Each line of the records below that holds "knee" should be copied out.

Named joint coordinates:
******

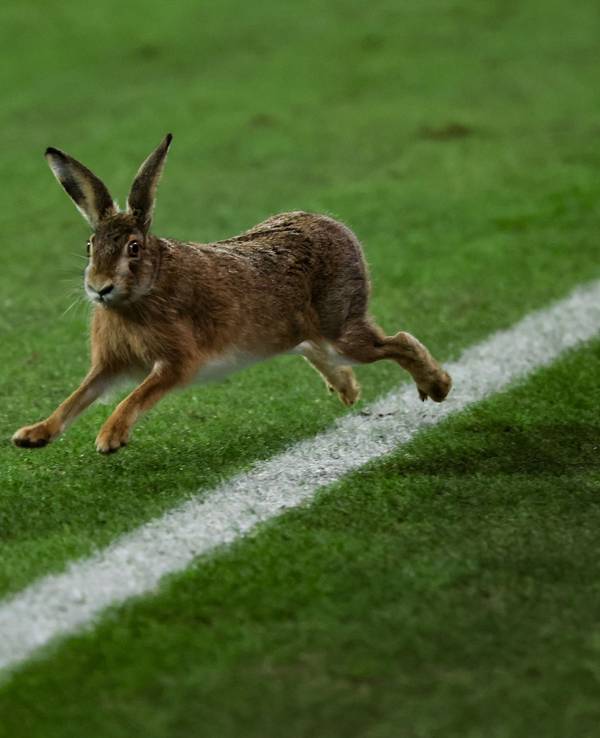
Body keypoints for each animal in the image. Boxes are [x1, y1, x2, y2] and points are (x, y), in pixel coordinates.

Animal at [12, 134, 452, 454]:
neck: (145, 290)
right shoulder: (110, 364)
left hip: (340, 325)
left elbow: (137, 395)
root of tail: (335, 227)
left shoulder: (177, 362)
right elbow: (77, 397)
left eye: (133, 248)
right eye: (90, 246)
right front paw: (33, 434)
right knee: (315, 348)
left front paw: (109, 437)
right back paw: (348, 390)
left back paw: (438, 386)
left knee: (397, 341)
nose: (99, 287)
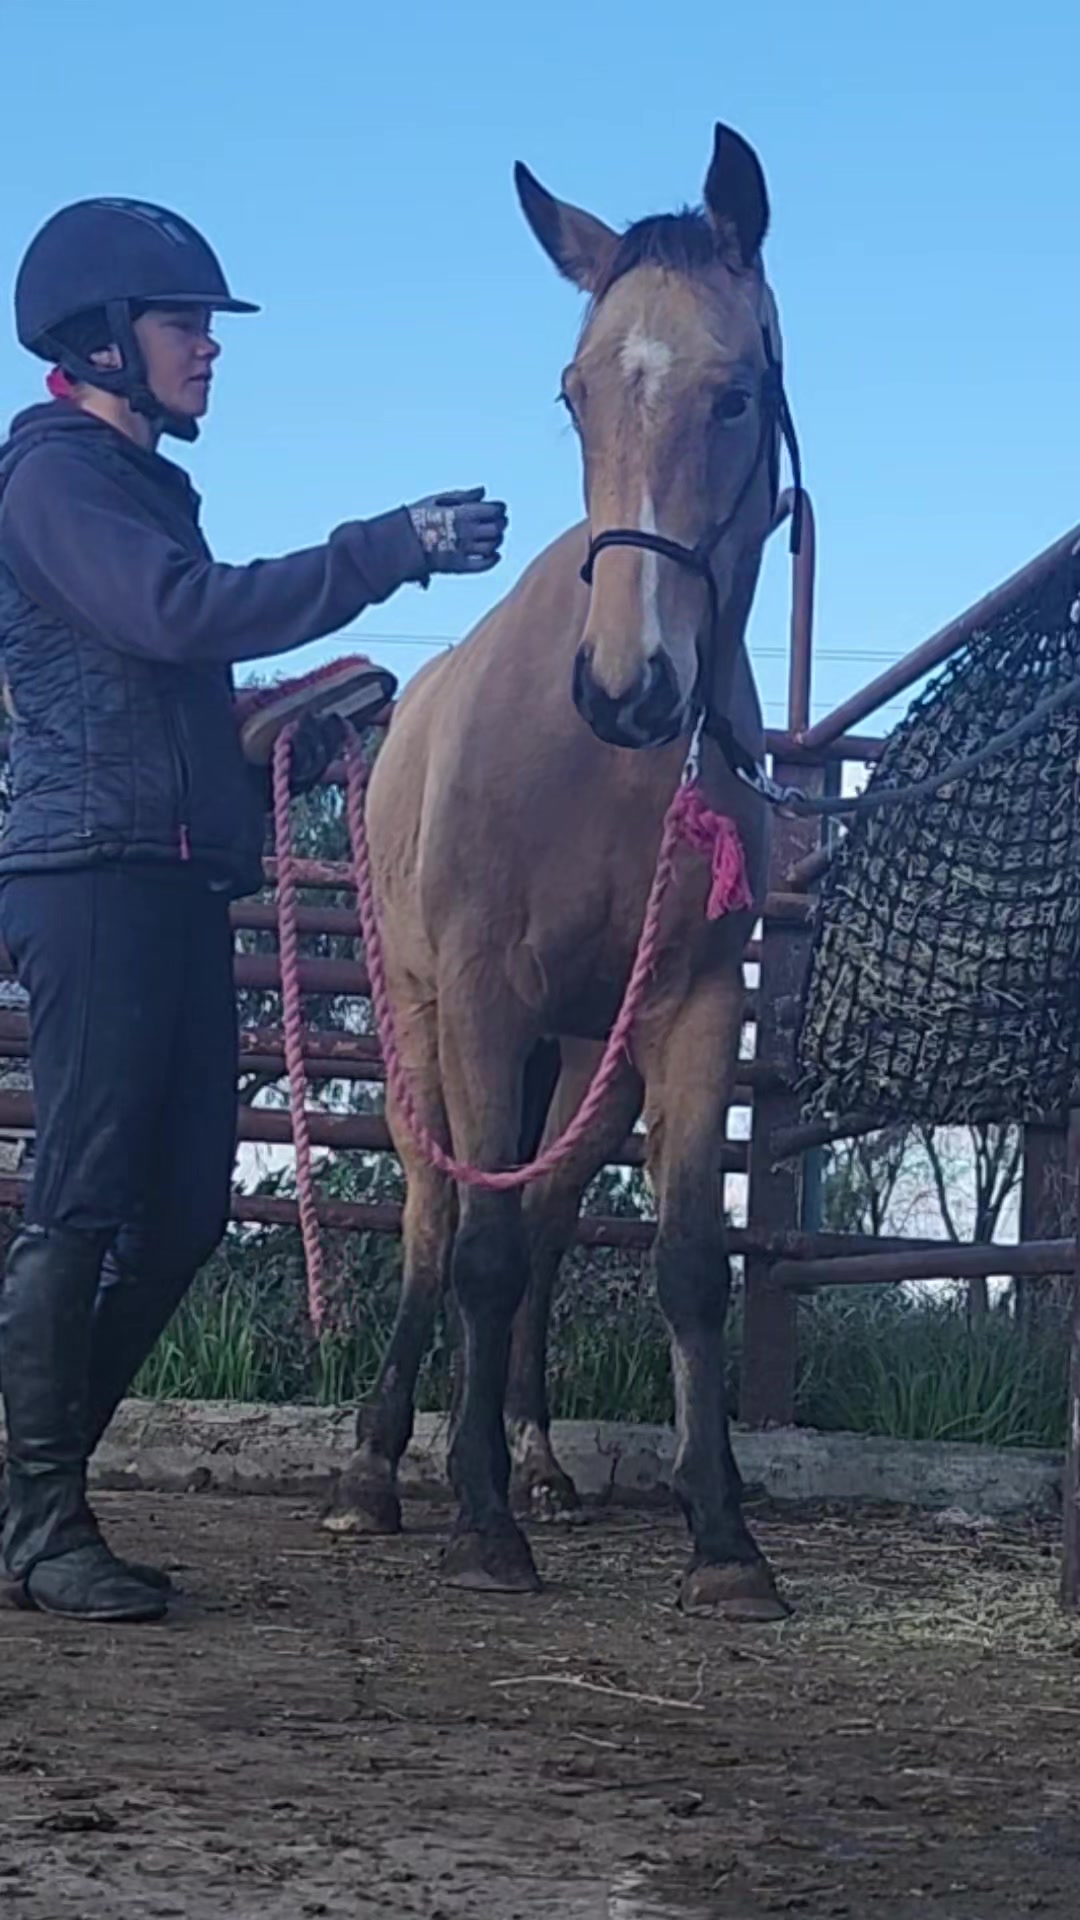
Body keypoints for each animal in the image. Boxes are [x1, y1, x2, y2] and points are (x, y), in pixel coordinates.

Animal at [325, 122, 792, 1621]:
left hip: (589, 1060)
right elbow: (468, 1250)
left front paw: (723, 1540)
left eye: (737, 394)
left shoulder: (691, 1009)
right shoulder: (481, 997)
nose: (630, 686)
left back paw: (532, 1459)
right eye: (575, 395)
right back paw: (381, 1476)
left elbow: (688, 1265)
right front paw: (476, 1524)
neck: (609, 775)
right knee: (439, 1223)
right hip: (423, 1026)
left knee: (538, 1232)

******

Response area:
right knee: (315, 348)
left knee: (397, 341)
right knee: (439, 1223)
left knee: (538, 1232)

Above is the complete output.